EXERCISE DESCRIPTION:
Copy the items below word for word, starting with the very first line and going on through the line with "common name: Fantail darter", including that line.

--- start RECORDS FOR THIS TASK ---

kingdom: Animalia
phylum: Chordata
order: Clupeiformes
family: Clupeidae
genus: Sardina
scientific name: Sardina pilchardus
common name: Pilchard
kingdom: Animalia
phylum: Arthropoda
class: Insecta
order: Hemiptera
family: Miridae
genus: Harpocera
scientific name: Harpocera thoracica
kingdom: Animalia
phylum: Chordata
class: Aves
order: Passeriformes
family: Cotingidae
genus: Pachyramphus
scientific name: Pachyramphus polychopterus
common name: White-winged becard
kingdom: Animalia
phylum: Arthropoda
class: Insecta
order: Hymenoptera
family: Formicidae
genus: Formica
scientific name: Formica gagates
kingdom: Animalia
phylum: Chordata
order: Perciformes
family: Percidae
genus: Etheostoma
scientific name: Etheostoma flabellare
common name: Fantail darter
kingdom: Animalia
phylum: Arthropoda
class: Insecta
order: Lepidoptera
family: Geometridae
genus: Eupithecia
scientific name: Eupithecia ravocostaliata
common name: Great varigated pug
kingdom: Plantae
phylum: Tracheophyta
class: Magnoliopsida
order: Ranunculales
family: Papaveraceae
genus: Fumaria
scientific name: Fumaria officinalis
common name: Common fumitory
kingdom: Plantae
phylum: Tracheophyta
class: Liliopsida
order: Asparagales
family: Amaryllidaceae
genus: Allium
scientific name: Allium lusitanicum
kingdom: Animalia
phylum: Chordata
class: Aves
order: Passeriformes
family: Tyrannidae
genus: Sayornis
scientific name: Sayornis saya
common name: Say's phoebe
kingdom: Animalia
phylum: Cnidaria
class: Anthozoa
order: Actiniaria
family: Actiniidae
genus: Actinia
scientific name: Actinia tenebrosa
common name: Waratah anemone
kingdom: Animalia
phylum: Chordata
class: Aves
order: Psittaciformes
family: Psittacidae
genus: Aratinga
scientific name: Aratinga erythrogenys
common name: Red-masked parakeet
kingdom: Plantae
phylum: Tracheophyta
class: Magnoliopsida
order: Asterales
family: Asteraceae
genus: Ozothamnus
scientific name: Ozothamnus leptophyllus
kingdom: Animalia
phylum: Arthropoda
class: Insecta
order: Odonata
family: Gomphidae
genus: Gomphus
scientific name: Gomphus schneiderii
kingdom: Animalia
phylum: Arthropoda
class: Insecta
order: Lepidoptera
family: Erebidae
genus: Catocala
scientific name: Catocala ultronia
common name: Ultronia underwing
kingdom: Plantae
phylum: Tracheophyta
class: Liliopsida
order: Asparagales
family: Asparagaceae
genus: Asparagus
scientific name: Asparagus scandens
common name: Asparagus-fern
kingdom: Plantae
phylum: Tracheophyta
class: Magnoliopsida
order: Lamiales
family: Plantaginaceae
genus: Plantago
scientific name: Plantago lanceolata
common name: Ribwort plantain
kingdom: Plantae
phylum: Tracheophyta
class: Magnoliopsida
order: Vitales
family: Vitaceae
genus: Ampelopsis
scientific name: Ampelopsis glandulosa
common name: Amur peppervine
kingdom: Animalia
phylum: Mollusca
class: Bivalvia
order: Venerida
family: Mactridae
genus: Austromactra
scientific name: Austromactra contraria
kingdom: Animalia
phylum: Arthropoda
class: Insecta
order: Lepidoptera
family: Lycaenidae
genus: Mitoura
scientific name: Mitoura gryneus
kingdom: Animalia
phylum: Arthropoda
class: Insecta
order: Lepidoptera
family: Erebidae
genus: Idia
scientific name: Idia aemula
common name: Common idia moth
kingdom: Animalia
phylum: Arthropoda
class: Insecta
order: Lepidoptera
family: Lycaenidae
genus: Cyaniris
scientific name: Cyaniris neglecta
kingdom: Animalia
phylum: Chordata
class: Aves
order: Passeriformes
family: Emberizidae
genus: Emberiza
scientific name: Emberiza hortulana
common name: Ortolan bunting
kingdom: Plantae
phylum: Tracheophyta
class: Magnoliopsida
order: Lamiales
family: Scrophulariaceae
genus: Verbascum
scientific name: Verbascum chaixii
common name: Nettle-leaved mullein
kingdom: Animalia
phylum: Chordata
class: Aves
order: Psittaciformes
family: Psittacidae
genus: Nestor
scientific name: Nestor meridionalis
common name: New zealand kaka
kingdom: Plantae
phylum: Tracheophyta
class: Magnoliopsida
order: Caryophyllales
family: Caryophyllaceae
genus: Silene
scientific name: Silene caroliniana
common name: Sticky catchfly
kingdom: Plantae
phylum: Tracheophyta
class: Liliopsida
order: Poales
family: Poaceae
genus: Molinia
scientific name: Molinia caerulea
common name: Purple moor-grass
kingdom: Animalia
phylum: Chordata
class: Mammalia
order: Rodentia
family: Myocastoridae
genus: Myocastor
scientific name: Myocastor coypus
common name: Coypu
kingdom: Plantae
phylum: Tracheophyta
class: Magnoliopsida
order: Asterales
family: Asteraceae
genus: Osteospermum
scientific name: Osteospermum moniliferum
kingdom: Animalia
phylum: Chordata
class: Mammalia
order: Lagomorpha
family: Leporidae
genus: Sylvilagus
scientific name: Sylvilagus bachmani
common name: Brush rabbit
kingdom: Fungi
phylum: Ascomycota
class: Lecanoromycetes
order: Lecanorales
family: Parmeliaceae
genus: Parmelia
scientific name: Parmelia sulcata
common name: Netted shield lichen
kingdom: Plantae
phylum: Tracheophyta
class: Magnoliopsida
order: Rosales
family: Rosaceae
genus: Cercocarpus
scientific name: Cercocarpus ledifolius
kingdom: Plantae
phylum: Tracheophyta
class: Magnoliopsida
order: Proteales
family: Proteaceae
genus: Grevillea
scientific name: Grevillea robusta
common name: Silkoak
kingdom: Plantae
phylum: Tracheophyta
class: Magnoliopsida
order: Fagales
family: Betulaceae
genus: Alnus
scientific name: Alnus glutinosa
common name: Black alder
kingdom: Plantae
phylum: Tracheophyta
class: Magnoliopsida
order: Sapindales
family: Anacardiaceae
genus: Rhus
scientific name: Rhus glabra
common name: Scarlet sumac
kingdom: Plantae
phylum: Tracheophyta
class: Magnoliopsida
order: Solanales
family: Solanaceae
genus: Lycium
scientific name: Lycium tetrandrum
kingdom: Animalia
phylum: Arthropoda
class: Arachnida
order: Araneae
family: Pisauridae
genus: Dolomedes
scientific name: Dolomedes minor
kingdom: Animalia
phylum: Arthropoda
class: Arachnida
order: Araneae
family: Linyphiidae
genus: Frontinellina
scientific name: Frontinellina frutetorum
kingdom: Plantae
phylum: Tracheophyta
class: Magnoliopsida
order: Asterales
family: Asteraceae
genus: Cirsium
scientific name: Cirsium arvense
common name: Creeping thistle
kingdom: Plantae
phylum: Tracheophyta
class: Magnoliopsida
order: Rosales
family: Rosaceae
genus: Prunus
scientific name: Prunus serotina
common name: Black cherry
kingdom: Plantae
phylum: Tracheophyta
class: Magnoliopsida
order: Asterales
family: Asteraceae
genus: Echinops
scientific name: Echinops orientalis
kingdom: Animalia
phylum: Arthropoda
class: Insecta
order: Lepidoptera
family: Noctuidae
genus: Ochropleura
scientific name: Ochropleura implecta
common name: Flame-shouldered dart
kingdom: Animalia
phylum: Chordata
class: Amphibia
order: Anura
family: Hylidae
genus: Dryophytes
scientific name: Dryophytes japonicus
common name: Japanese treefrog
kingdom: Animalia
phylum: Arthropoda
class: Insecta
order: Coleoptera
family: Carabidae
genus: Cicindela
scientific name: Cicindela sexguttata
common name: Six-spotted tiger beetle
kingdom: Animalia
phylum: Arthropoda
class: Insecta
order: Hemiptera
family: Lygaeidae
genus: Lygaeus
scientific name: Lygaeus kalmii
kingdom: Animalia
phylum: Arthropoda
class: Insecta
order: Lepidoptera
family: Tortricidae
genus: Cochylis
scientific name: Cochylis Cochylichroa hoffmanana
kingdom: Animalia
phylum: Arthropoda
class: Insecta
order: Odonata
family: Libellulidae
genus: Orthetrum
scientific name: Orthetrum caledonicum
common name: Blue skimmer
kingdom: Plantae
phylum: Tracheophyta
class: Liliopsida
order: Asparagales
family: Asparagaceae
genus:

--- end RECORDS FOR THIS TASK ---

RESULT OF THIS TASK:
kingdom: Animalia
phylum: Chordata
order: Clupeiformes
family: Clupeidae
genus: Sardina
scientific name: Sardina pilchardus
common name: Pilchard
kingdom: Animalia
phylum: Arthropoda
class: Insecta
order: Hemiptera
family: Miridae
genus: Harpocera
scientific name: Harpocera thoracica
kingdom: Animalia
phylum: Chordata
class: Aves
order: Passeriformes
family: Cotingidae
genus: Pachyramphus
scientific name: Pachyramphus polychopterus
common name: White-winged becard
kingdom: Animalia
phylum: Arthropoda
class: Insecta
order: Hymenoptera
family: Formicidae
genus: Formica
scientific name: Formica gagates
kingdom: Animalia
phylum: Chordata
order: Perciformes
family: Percidae
genus: Etheostoma
scientific name: Etheostoma flabellare
common name: Fantail darter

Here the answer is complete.